In a continuing desire to fulfill our mission and vision and to instill these values in our students, some of our teachers are currently participating in a four-week Mindfulness and Well-Being programme aimed at further developing these core values in our students and identifying practical strategies for student success. By incorporating findings from emotional intelligence and neuroscience, teachers are working to foster creativity, academic success, compassion, empathy and greater happiness in our students.

Additional goals of the mindfulness and well-being programme are to link research to the implementation of the Approaches to Learning Skills throughout EARJ’s developing IB continuum of academic programmes.

So, what has been learned so far? That, among other things, there appears to be a common misconception regarding happiness and how we achieve it. Advertising and marketing campaigns would have us believe that an individual’s level of happiness is measured through their acquisition of material goods. Others pursue goals only to achieve them and realize that they didn’t provide them with the level of happiness that they were hoping for.

If we are always looking for the next, best thing, we may potentially find ourselves unfulfilled in a never ending pursuit of happiness. But, what if we work towards achieving happiness now, and use this state of mind to help us reach our goals? Are there strategies to help us do so? What are the benefits?

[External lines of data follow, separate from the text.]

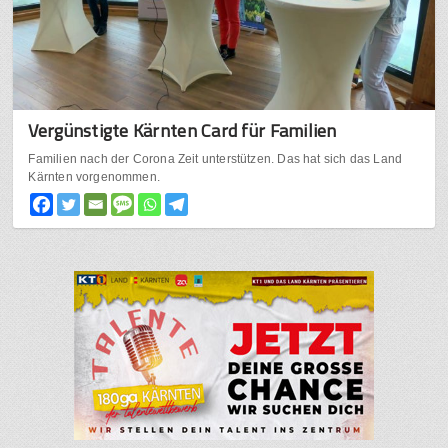
Vergünstigte Kärnten Card für Familien
Familien nach der Corona Zeit unterstützen. Das hat sich das Land
Kärnten vorgenommen.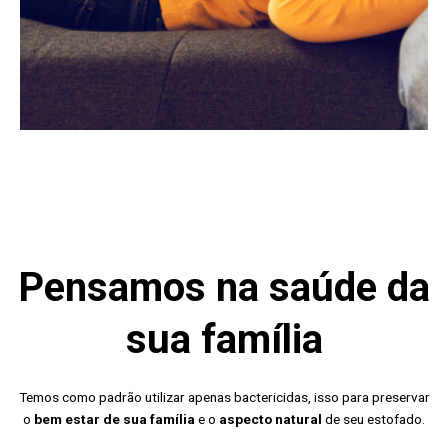
Pensamos na saúde da
sua família
Temos como padrão utilizar apenas bactericidas, isso para preservar
o
bem estar de sua família
e o
aspecto natural
de seu estofado.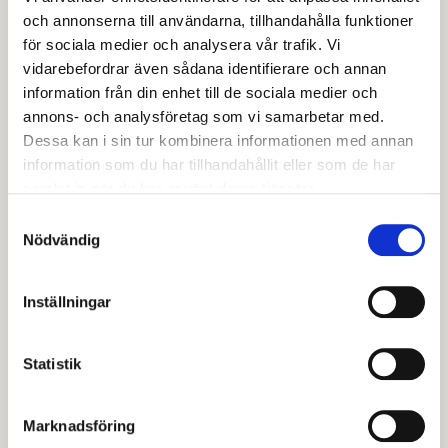
Att gå på Avesta Kulturskola
och annonserna till användarna, tillhandahålla funktioner
Kulturskolan är, trots namnet, ingen vanlig skola. Här
för sociala medier och analysera vår trafik. Vi
vidarebefordrar även sådana identifierare och annan
har du möjlighet att få skapa och utforska din
information från din enhet till de sociala medier och
kreativitet genom olika kurser i till exempel musik,
annons- och analysföretag som vi samarbetar med.
teater och musikproduktion. Undervisningen sker
Dessa kan i sin tur kombinera informationen med annan
vardagar men det förekommer att man har konserter
information som du har tillhandahållit eller som de har
och andra framträdanden på helger. Undervisningen
samlat in när du har använt deras tjänster.
sker individuellt eller i grupp. Vi följer grundskolans
Samtyckesval
läsårstider och läsåret är uppdelat på två terminer
Nödvändig
även hos oss. De flesta kurserna har terminsavgift
men vi erbjuder också kostnadsfria kurser för barn. Vi
Inställningar
har digital ansökan och elevhantering via plattformen
SpeedAdmin.
Statistik
Vem kan gå på Avesta
Marknadsföring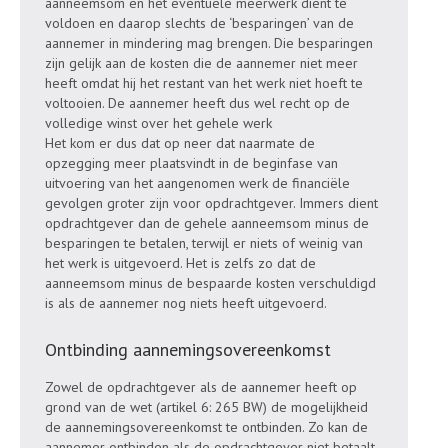
aanneemsom en het eventuele meerwerk dient te
voldoen en daarop slechts de ‘besparingen’ van de
aannemer in mindering mag brengen. Die besparingen
zijn gelijk aan de kosten die de aannemer niet meer
heeft omdat hij het restant van het werk niet hoeft te
voltooien. De aannemer heeft dus wel recht op de
volledige winst over het gehele werk
Het kom er dus dat op neer dat naarmate de
opzegging meer plaatsvindt in de beginfase van
uitvoering van het aangenomen werk de financiële
gevolgen groter zijn voor opdrachtgever. Immers dient
opdrachtgever dan de gehele aanneemsom minus de
besparingen te betalen, terwijl er niets of weinig van
het werk is uitgevoerd. Het is zelfs zo dat de
aanneemsom minus de bespaarde kosten verschuldigd
is als de aannemer nog niets heeft uitgevoerd.
Ontbinding aannemingsovereenkomst
Zowel de opdrachtgever als de aannemer heeft op
grond van de wet (artikel 6: 265 BW) de mogelijkheid
de aannemingsovereenkomst te ontbinden. Zo kan de
aannemer ontbinden als de opdrachtgever niet betaalt,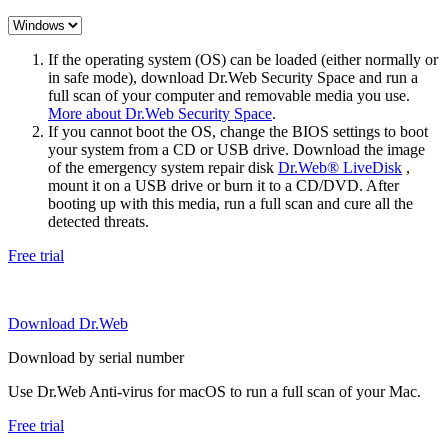
If the operating system (OS) can be loaded (either normally or
in safe mode), download Dr.Web Security Space and run a
full scan of your computer and removable media you use.
More about Dr.Web Security Space
.
If you cannot boot the OS, change the BIOS settings to boot
your system from a CD or USB drive. Download the image
of the emergency system repair disk
Dr.Web® LiveDisk
,
mount it on a USB drive or burn it to a CD/DVD. After
booting up with this media, run a full scan and cure all the
detected threats.
Free trial
Download Dr.Web
Download by serial number
Use Dr.Web Anti-virus for macOS to run a full scan of your Mac.
Free trial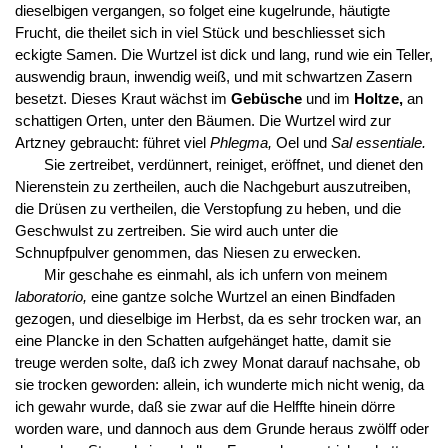
dieselbigen vergangen, so folget eine kugelrunde, häutigte
Frucht, die theilet sich in viel Stück und beschliesset sich
eckigte Samen. Die Wurtzel ist dick und lang, rund wie ein Teller,
auswendig braun, inwendig weiß, und mit schwartzen Zasern
besetzt. Dieses Kraut wächst im
Gebüsche
und im
Holtze,
an
schattigen Orten, unter den Bäumen. Die Wurtzel wird zur
Artzney gebraucht: führet viel
Phlegma,
Oel und
Sal essentiale.
Sie zertreibet, verdünnert, reiniget, eröffnet, und dienet den
Nierenstein zu zertheilen, auch die Nachgeburt auszutreiben,
die Drüsen zu vertheilen, die Verstopfung zu heben, und die
Geschwulst zu zertreiben. Sie wird auch unter die
Schnupfpulver genommen, das Niesen zu erwecken.
Mir geschahe es einmahl, als ich unfern von meinem
laboratorio,
eine gantze solche Wurtzel an einen Bindfaden
gezogen, und dieselbige im Herbst, da es sehr trocken war, an
eine Plancke in den Schatten aufgehänget hatte, damit sie
treuge werden solte, daß ich zwey Monat darauf nachsahe, ob
sie trocken geworden: allein, ich wunderte mich nicht wenig, da
ich gewahr wurde, daß sie zwar auf die Helffte hinein dörre
worden ware, und dannoch aus dem Grunde heraus zwölff oder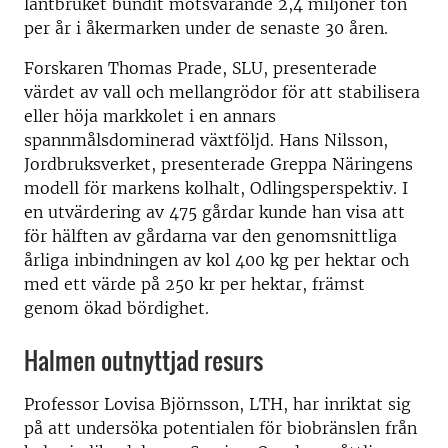
lantbruket bundit motsvarande 2,4 miljoner ton
per år i åkermarken under de senaste 30 åren.
Forskaren Thomas Prade, SLU, presenterade
värdet av vall och mellangrödor för att stabilisera
eller höja markkolet i en annars
spannmålsdominerad växtföljd. Hans Nilsson,
Jordbruksverket, presenterade Greppa Näringens
modell för markens kolhalt, Odlingsperspektiv. I
en utvärdering av 475 gårdar kunde han visa att
för hälften av gårdarna var den genomsnittliga
årliga inbindningen av kol 400 kg per hektar och
med ett värde på 250 kr per hektar, främst
genom ökad bördighet.
Halmen outnyttjad resurs
Professor Lovisa Björnsson, LTH, har inriktat sig
på att undersöka potentialen för biobränslen från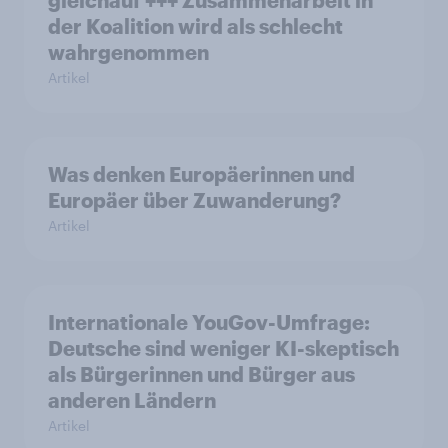
gleichauf +++ Zusammenarbeit in
der Koalition wird als schlecht
wahrgenommen
Artikel
Was denken Europäerinnen und
Europäer über Zuwanderung?
Artikel
Internationale YouGov-Umfrage:
Deutsche sind weniger KI-skeptisch
als Bürgerinnen und Bürger aus
anderen Ländern
Artikel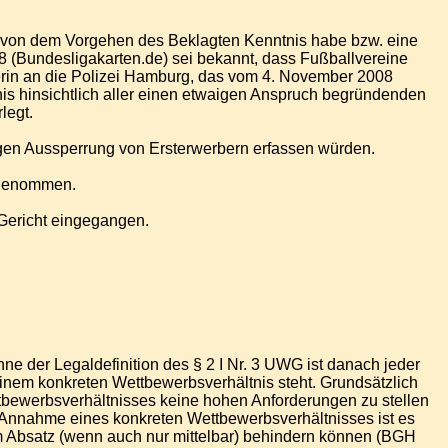
r von dem Vorgehen des Beklagten Kenntnis habe bzw. eine
8 (Bundesligakarten.de) sei bekannt, dass Fußballvereine
erin an die Polizei Hamburg, das vom 4. November 2008
tnis hinsichtlich aller einen etwaigen Anspruch begründenden
legt.
ssigen Aussperrung von Ersterwerbern erfassen würden.
g genommen.
 Gericht eingegangen.
nne der Legaldefinition des § 2 I Nr. 3 UWG ist danach jeder
inem konkreten Wettbewerbsverhältnis steht. Grundsätzlich
ttbewerbsverhältnisses keine hohen Anforderungen zu stellen
 Annahme eines konkreten Wettbewerbsverhältnisses ist es
 Absatz (wenn auch nur mittelbar) behindern können (BGH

The truth is that happiness is within everyone’s grasp and it is something that can be developed through practice. The benefits? Happy people have more friends, are more productive, and are better decision makers and problem solvers, to name a few. The Greater Good Science Center at the University of California, Berkeley, has collected many practices, including those on happiness, that closely align with the EARJ’s Core Values of Integrity and Respect, Leadership and CommunityOptimism and Compassion, and  Commitment to Learning. The website is not exclusively for educators and includes resources/strategies on parenting, that are well worth the look.

So, if happiness is within our grasp, why is it so elusive? In his book on Hardwiring Happiness, Dr. Rick Hanson describes how the brain has a negativity bias that, “makes it like Velcro for negative experiences and like Teflon for positive ones”. Our “stone-age” brains have the ability to leave us feeling stressed and inadequate unless we apply 21st century practices that will allow us to feel at ease and fulfilled. One of these practices is Taking in the Good in which we deliberately internalize positive experiences in our minds by Having a positive experience, Enriching it, Absorbing it and Linking the positive and the negative.

By focussing on the good in our experiences, the good in people, and the good in life, we are choosing positivity and in doing so, we are choosing to work towards achieving happiness in our lives.